There were seven major accidents involving corporate jets in 2011, below the 2000–2011 average of 9.9 per year. Although accurate worldwide exposure data are not available for corporate jets, the number of aircraft and the number of departures have been increasing steadily, so their accident rate is estimated to be decreasing.
There were 23 major accidents involving Western- and Eastern-built commercial turboprop aircraft with more than 14 seats in 2011. This is almost identical to the average of 23.4 over the previous five years.

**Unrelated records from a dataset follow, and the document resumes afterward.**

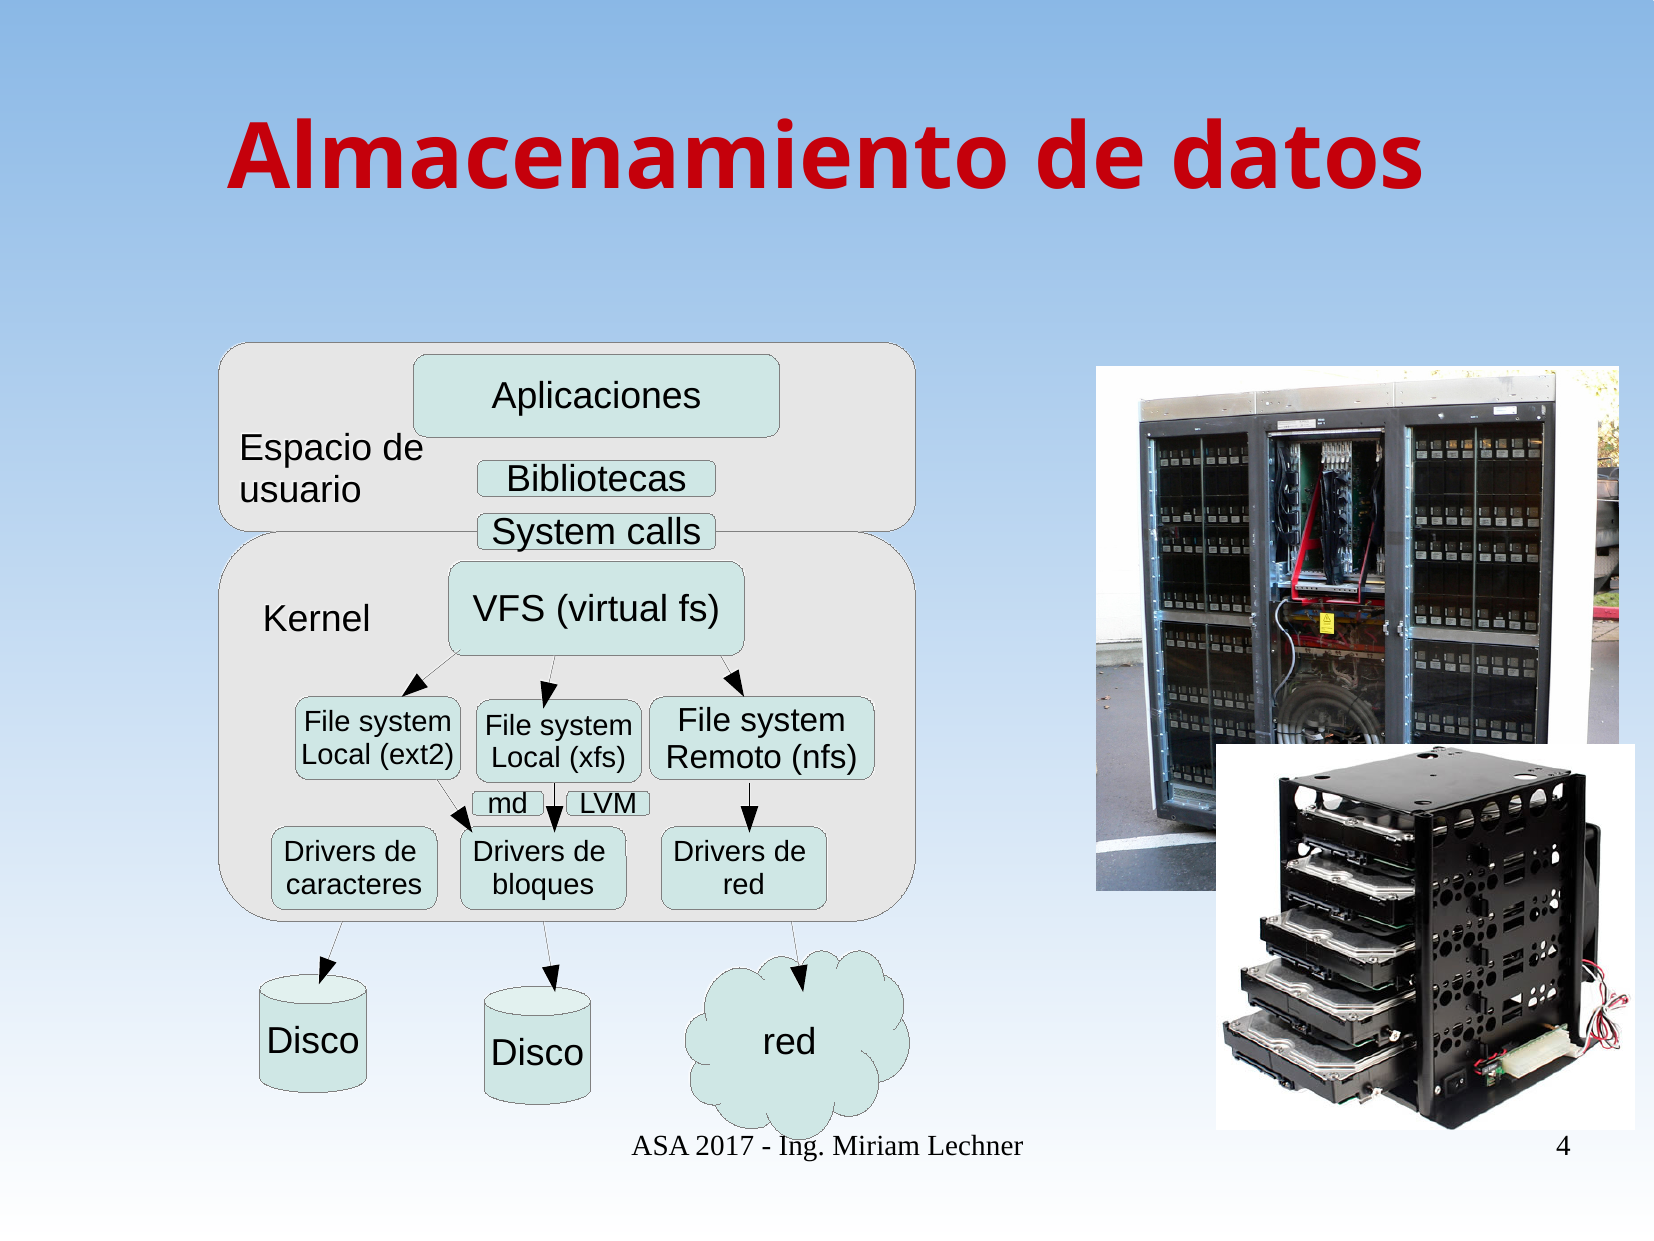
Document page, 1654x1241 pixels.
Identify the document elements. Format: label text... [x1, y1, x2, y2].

text_box Bibliotecas [477, 460, 716, 497]
text_box md [472, 791, 544, 816]
text_box red [685, 950, 910, 1140]
text_box [218, 342, 916, 922]
text_box File system Local (xfs) [476, 699, 642, 783]
text_box Aplicaciones [413, 354, 780, 438]
text_box File system Local (ext2) [295, 696, 461, 780]
text_box Drivers de caracteres [271, 826, 438, 910]
text_box Espacio de usuario [224, 419, 440, 519]
text_box LVM [566, 791, 650, 816]
picture [1096, 366, 1635, 1130]
text_box Drivers de bloques [460, 826, 627, 910]
text_box System calls [477, 513, 716, 550]
text_box Disco [484, 1003, 591, 1105]
text_box File system Remoto (nfs) [649, 696, 875, 780]
title Almacenamiento de datos [82, 49, 1571, 257]
text_box VFS (virtual fs) [448, 561, 745, 656]
text_box Drivers de red [661, 826, 827, 910]
text_box Kernel [248, 590, 386, 648]
text_box Disco [259, 990, 367, 1093]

The most significant safety challenge for commercial turboprops continues to be CFIT accidents. Over the previous three years, 18 of the 70 turboprop major accidents, or 26 percent, were CFIT. To put it another way, one of every four turboprop major accidents involved CFIT. CFIT has not been eliminated in commercial jets, but the industry is making progress in reducing it. For turboprops, it is not the same positive story.

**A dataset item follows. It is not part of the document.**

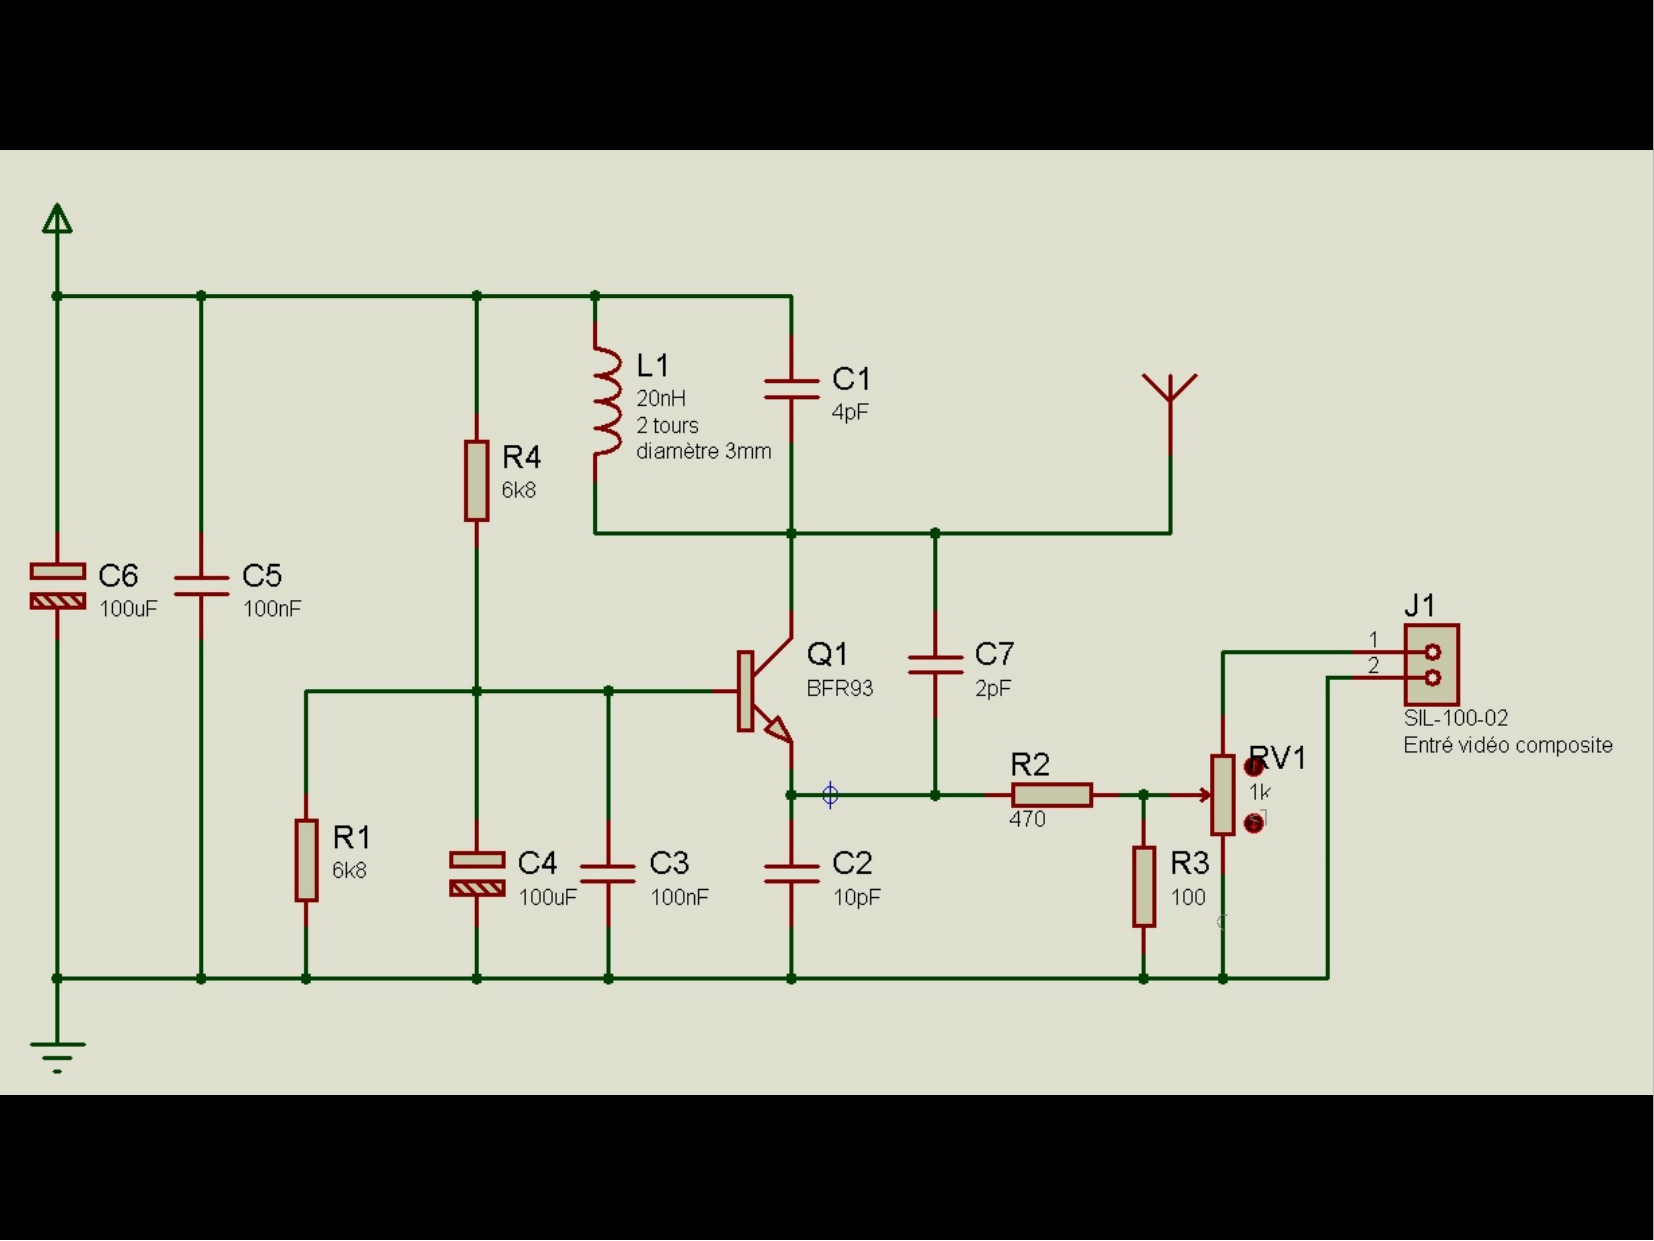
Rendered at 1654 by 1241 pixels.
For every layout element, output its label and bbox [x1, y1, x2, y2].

The worst year in the past eight years for commercial jet CFIT accidents was 2011. None of the eight commercial aircraft involved in a CFIT accident in 2011 — jets and turboprops combined — had a functioning terrain awareness and warning system (TAWS). In fact, in the more than 50 commercial aircraft CFIT accidents over the past five years involving jets and turboprops, only two of the aircraft were equipped with TAWS. In both cases, the TAWS functioned normally and gave the flight crews sufficient warning of the impending CFIT accident.
As has been the case for the past 25 years, CFIT, approach and landing, and loss of control continue to account for the majority of accidents and cause the majority of fatalities. As identified in Flight Safety Foundation’s early work on approach and landing accidents, unstabilized approaches and a failure to go around when warranted are major risk factors.

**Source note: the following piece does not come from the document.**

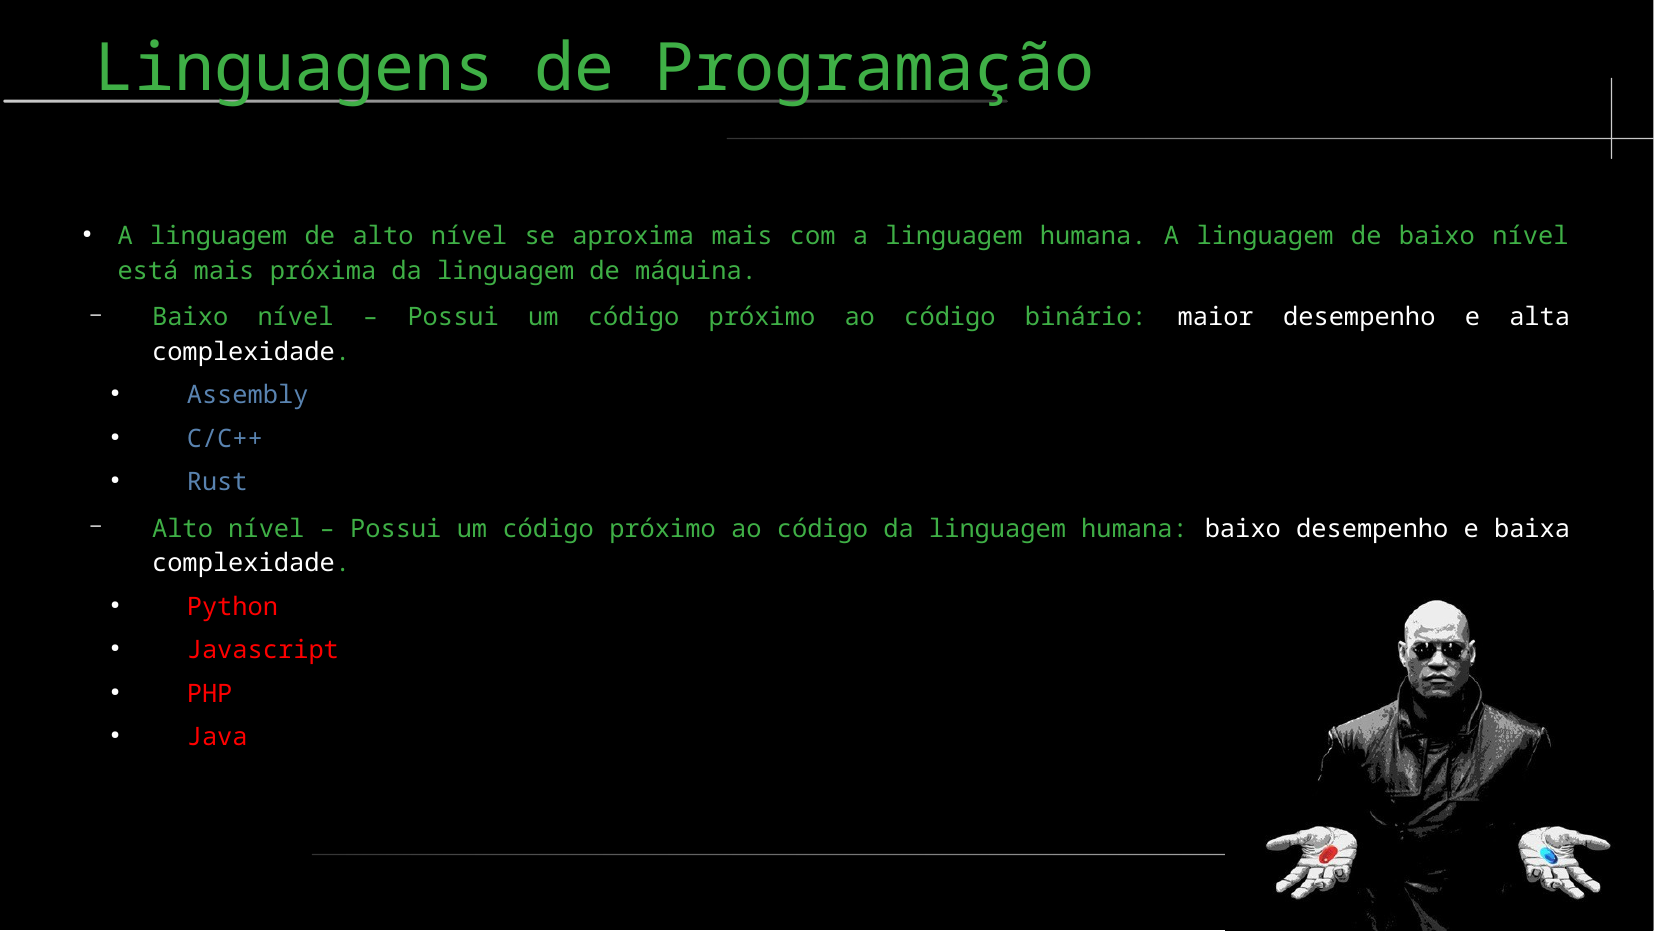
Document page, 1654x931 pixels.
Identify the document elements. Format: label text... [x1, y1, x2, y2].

list A linguagem de alto nível se aproxima mais com a linguagem humana. A linguagem de baixo nível está mais próxima da linguagem de máquina. Baixo nível – Possui um código próximo ao código binário: maior desempenho e alta complexidade. Assembly C/C++ Rust Alto nível – Possui um código próximo ao código da linguagem humana: baixo desempenho e baixa complexidade. Python Javascript PHP Java [82, 217, 1571, 758]
picture [1225, 590, 1654, 931]
title Linguagens de Programação [23, 11, 1589, 119]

Failure to go around was a factor in 83 percent of approach and landing accidents,4 and it was the leading cause of landing runway excursions.5 Data show a consistent, disturbing trend. From multiple studies involving millions of flights, we know that 3 to 4 percent of all approaches are unstabilized. These same data reveal that more than nine of every 10 unstabilized approaches continue to landing. To address this challenge, the Foundation has developed safe landing guidelines (see, “Keys to a Safe Arrival”). These are an extension of the Foundation’s 20-year approach and landing accident reduction (ALAR) effort and came about after the completion of the recent runway excursion risk reduction project. That project revealed some gaps that were not addressed sufficiently in the ALAR effort.
The Foundation does not advocate that the safe landing guidelines be copied and handed out to crews. They should be used as their title indicates — as guidelines for an organization to use, in conjunction with information from its aircraft manufacturer, to create its own rules and policy. Every operator should have a standard operating procedure (SOP) addressing this high-risk area and should monitor its operational data to determine the effectiveness of its SOP.
James M. Burin is Flight Safety Foundation’s director of technical projects.
Notes
- “Eastern-built” means manufactured in the Soviet Union, its satellite countries, the Russian Federation or China.
- The data include all scheduled and unscheduled passenger and cargo operations for Western- and Eastern-built commercial jet aircraft.
- The Jan. 9 accident is not considered an approach and landing accident because it seems to have been caused by fuel exhaustion.
- “Killers in Aviation: FSF Task Force Presents Facts About Approach-and-landing and Controlled-flight-into-terrain Accidents.” Flight Safety Digest 17(11–12)/18(1–2). November–December 1998/January–February 1999.
- Flight Safety Foundation. “Reducing the Risk of Runway Excursions.” June 2009.